* _INSTRUCTIONS TO FOLLOW_:
Omit all pictures. Quote only the lines from the one with "# 五年的營收複合成長率" through the end of the material below.
═══ EXTRACTED ENTRIES
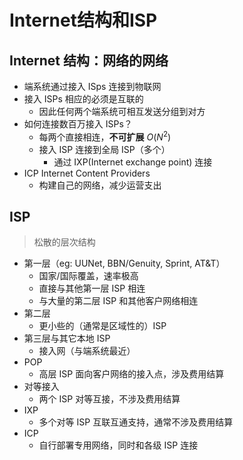 # Internet结构和ISP

## Internet 结构：网络的网络

- 端系统通过接入 ISps 连接到物联网
- 接入 ISPs 相应的必须是互联的
  - 因此任何两个端系统可相互发送分组到对方
- 如何连接数百万接入 ISPs？
  - 每两个直接相连，**不可扩展** $O(N^2)$
  - 接入 ISP 连接到全局 ISP（多个）
    - 通过 IXP(Internet exchange point) 连接 
- ICP Internet Content Providers
  - 构建自己的网络，减少运营支出

## ISP
> 松散的层次结构

- 第一层（eg: UUNet, BBN/Genuity, Sprint, AT&T）
  - 国家/国际覆盖，速率极高
  - 直接与其他第一层 ISP 相连
  - 与大量的第二层 ISP 和其他客户网络相连
- 第二层
  - 更小些的（通常是区域性的）ISP
- 第三层与其它本地 ISP
  - 接入网（与端系统最近）
- POP
  - 高层 ISP 面向客户网络的接入点，涉及费用结算
- 对等接入
  - 两个 ISP 对等互接，不涉及费用结算
- IXP
  - 多个对等 ISP 互联互通支持，通常不涉及费用结算
- ICP
  - 自行部署专用网络，同时和各级 ISP 连接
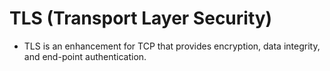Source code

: # TLS (Transport Layer Security)

- TLS is an enhancement for TCP that provides encryption, data integrity, and end-point authentication.
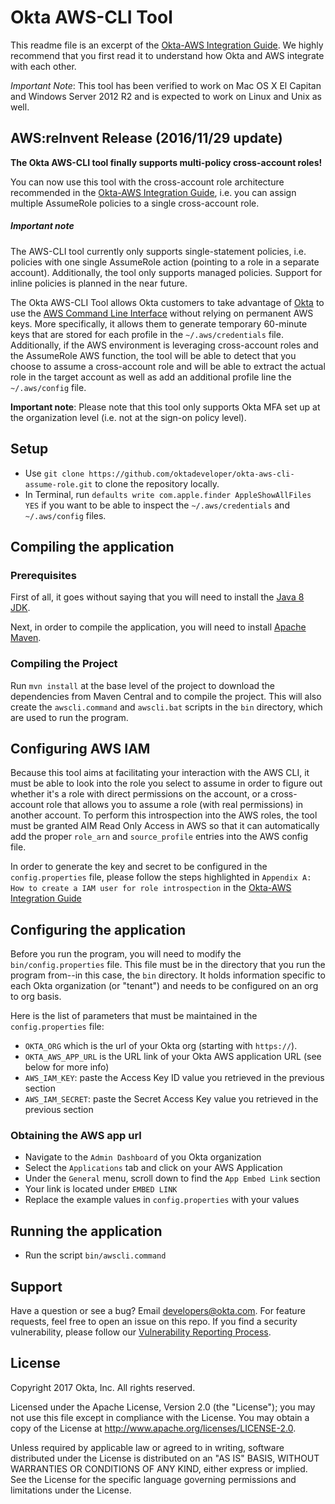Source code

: # Okta AWS-CLI Tool

This readme file is an excerpt of the [Okta-AWS Integration Guide](https://support.okta.com/help/articles/Knowledge_Article/Amazon-Web-Services-and-Okta-Integration-Guide). We highly recommend that you first read it to understand how Okta and AWS integrate with each other.

*Important Note*: This tool has been verified to work on Mac OS X El Capitan and Windows Server 2012 R2 and is expected to work on Linux and Unix as well.

## AWS:reInvent Release (2016/11/29 update)

**The Okta AWS-CLI tool finally supports multi-policy cross-account roles!**

You can now use this tool with the cross-account role architecture recommended in the [Okta-AWS Integration Guide](https://support.okta.com/help/articles/Knowledge_Article/Amazon-Web-Services-and-Okta-Integration-Guide), i.e. you can assign multiple AssumeRole policies to a single cross-account role.

##### Important note

The AWS-CLI tool currently only supports single-statement policies, i.e. policies with one single AssumeRole action (pointing to a role in a separate account). Additionally, the tool only supports managed policies. Support for inline policies is planned in the near future.


The Okta AWS-CLI Tool allows Okta customers to take advantage of [Okta](www.okta.com) to use the [AWS Command Line Interface](https://aws.amazon.com/cli) without relying on permanent AWS keys. More specifically, it allows them to generate temporary 60-minute keys
that are stored for each profile in the `~/.aws/credentials` file. Additionally, if the AWS environment is leveraging cross-account roles and the AssumeRole AWS function, the tool will be able to detect that you choose
to assume a cross-account role and will be able to extract the actual role in the target account as well as add an additional profile line the `~/.aws/config` file.

**Important note**: Please note that this tool only supports Okta MFA set up at the organization level (i.e. not at the sign-on policy level).

## Setup

- Use `git clone https://github.com/oktadeveloper/okta-aws-cli-assume-role.git` to clone the repository locally.
- In Terminal, run `defaults write com.apple.finder AppleShowAllFiles YES` if you want to be able to inspect the `~/.aws/credentials` and `~/.aws/config` files.

## Compiling the application

### Prerequisites

First of all, it goes without saying that you will need to install the [Java 8 JDK](http://www.oracle.com/technetwork/java/javase/downloads/jdk8-downloads-2133151.html).

Next, in order to compile the application, you will need to install [Apache Maven](https://maven.apache.org/).

### Compiling the Project

Run `mvn install` at the base level of the project to download the dependencies from Maven Central and to compile the project. This will also create the `awscli.command` and `awscli.bat` scripts in the `bin` directory, which are used to run the program.

## Configuring AWS IAM

Because this tool aims at facilitating your interaction with the AWS CLI, it must be able to look into the role you select to assume in order to figure out whether it's a role with direct permissions on the account, or a cross-account role that allows you to assume a role (with real permissions) in another account. To perform this introspection into the AWS roles, the tool must be granted AIM Read Only Access in AWS so that it can automatically add the proper `role_arn` and `source_profile` entries into the AWS config file.

In order to generate the key and secret to be configured in the `config.properties` file, please follow the steps highlighted in `Appendix A: How to create a IAM user for role introspection` in the [Okta-AWS Integration Guide](https://support.okta.com/help/articles/Knowledge_Article/Amazon-Web-Services-and-Okta-Integration-Guide)

## Configuring the application

Before you run the program, you will need to modify the `bin/config.properties` file. This file must be in the directory that you run the program from--in this case, the `bin` directory. It holds information specific to each Okta organization (or "tenant") and needs to be configured on an org to org basis.

Here is the list of parameters that must be maintained in the `config.properties` file:

- `OKTA_ORG` which is the url of your Okta org (starting with `https://`).
- `OKTA_AWS_APP_URL` is the URL link of your Okta AWS application URL (see below for more info)
- `AWS_IAM_KEY`: paste the Access Key ID value you retrieved in the  previous section
-  `AWS_IAM_SECRET`: paste the Secret Access Key value you retrieved in the previous section

### Obtaining the AWS app url

- Navigate to the `Admin Dashboard` of you Okta organization
- Select the `Applications` tab and click on your AWS Application
- Under the `General` menu, scroll down to find the `App Embed Link` section
- Your link is located under `EMBED LINK`
- Replace the example values in `config.properties` with your values

## Running the application

- Run the script `bin/awscli.command`

## Support

Have a question or see a bug? Email developers@okta.com. For feature requests, feel free to open an issue on this repo. If you find a security vulnerability, please follow our [Vulnerability Reporting Process](https://www.okta.com/vulnerability-reporting-policy/).

## License

Copyright 2017 Okta, Inc. All rights reserved.

Licensed under the Apache License, Version 2.0 (the "License"); you may not use this file except in compliance with the License. You may obtain a copy of the License at http://www.apache.org/licenses/LICENSE-2.0.

Unless required by applicable law or agreed to in writing, software distributed under the License is distributed on an "AS IS" BASIS, WITHOUT WARRANTIES OR CONDITIONS OF ANY KIND, either express or implied. See the License for the specific language governing permissions and limitations under the License.
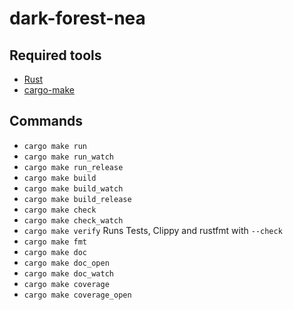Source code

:# dark-forest-nea

## Required tools

- [Rust](https://www.rust-lang.org)
- [cargo-make](https://sagiegurari.github.io/cargo-make/)

## Commands

- `cargo make run`
- `cargo make run_watch`
- `cargo make run_release`
- `cargo make build`
- `cargo make build_watch`
- `cargo make build_release`
- `cargo make check`
- `cargo make check_watch`
- `cargo make verify` Runs Tests, Clippy and rustfmt with `--check`
- `cargo make fmt`
- `cargo make doc`
- `cargo make doc_open`
- `cargo make doc_watch`
- `cargo make coverage`
- `cargo make coverage_open`
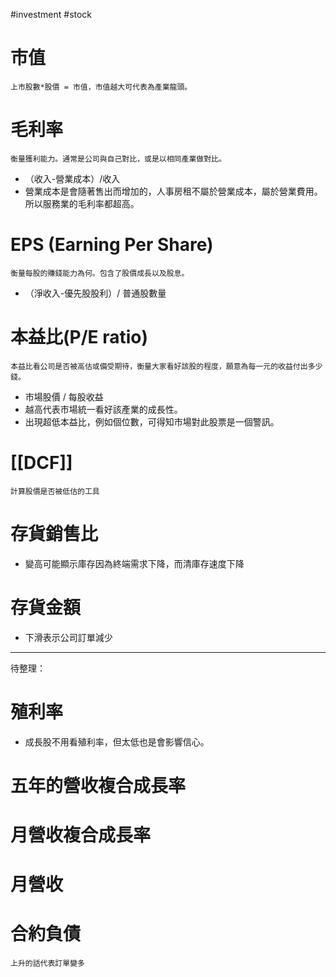  #investment #stock

# 市值
	上市股數*股價 = 市值，市值越大可代表為產業龍頭。

# 毛利率
	衡量獲利能力。通常是公司與自己對比，或是以相同產業做對比。

- （收入-營業成本）/收入
- 營業成本是會隨著售出而增加的，人事房租不屬於營業成本，屬於營業費用。所以服務業的毛利率都超高。

# EPS (Earning Per Share)
	衡量每股的賺錢能力為何。包含了股價成長以及股息。

- （淨收入-優先股股利）/ 普通股數量

# 本益比(P/E ratio)
	本益比看公司是否被高估或備受期待，衡量大家看好該股的程度，願意為每一元的收益付出多少錢。

- 市場股價 / 每股收益
- 越高代表市場統一看好該產業的成長性。
- 出現超低本益比，例如個位數，可得知市場對此股票是一個警訊。

# [[DCF]]
	計算股價是否被低估的工具

# 存貨銷售比
- 變高可能顯示庫存因為終端需求下降，而清庫存速度下降

# 存貨金額
- 下滑表示公司訂單減少
---
待整理：
# 殖利率
-   成長股不用看殖利率，但太低也是會影響信心。
# 五年的營收複合成長率
# 月營收複合成長率
# 月營收
# 合約負債
	上升的話代表訂單變多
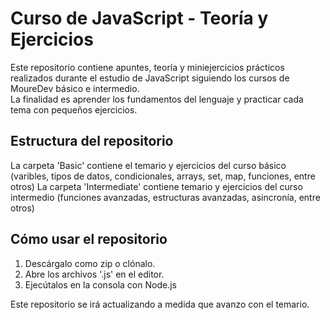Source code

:# Curso de JavaScript - Teoría y Ejercicios

Este repositorio contiene apuntes, teoría y miniejercicios prácticos realizados durante el estudio de JavaScript siguiendo los cursos de MoureDev básico e intermedio.  
La finalidad es aprender los fundamentos del lenguaje y practicar cada tema con pequeños ejercicios.

## Estructura del repositorio

La carpeta 'Basic' contiene el temario y ejercicios del curso básico (varibles, tipos de datos, condicionales, arrays, set, map, funciones, entre otros)
La carpeta 'Intermediate' contiene temario y ejercicios del curso intermedio (funciones avanzadas, estructuras avanzadas, asincronía, entre otros)

## Cómo usar el repositorio

1. Descárgalo como zip o clónalo.
2. Abre los archivos '.js' en el editor.
3. Ejecútalos en la consola con Node.js


Este repositorio se irá actualizando a medida que avanzo con el temario.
══════
* _WRITTEN SOLUTION_:
# 五年的營收複合成長率
# 月營收複合成長率
# 月營收
# 合約負債
	上升的話代表訂單變多
Source code

:# Curso de JavaScript - Teoría y Ejercicios

Este repositorio contiene apuntes, teoría y miniejercicios prácticos realizados durante el estudio de JavaScript siguiendo los cursos de MoureDev básico e intermedio.  
La finalidad es aprender los fundamentos del lenguaje y practicar cada tema con pequeños ejercicios.

## Estructura del repositorio

La carpeta 'Basic' contiene el temario y ejercicios del curso básico (varibles, tipos de datos, condicionales, arrays, set, map, funciones, entre otros)
La carpeta 'Intermediate' contiene temario y ejercicios del curso intermedio (funciones avanzadas, estructuras avanzadas, asincronía, entre otros)

## Cómo usar el repositorio

1. Descárgalo como zip o clónalo.
2. Abre los archivos '.js' en el editor.
3. Ejecútalos en la consola con Node.js


Este repositorio se irá actualizando a medida que avanzo con el temario.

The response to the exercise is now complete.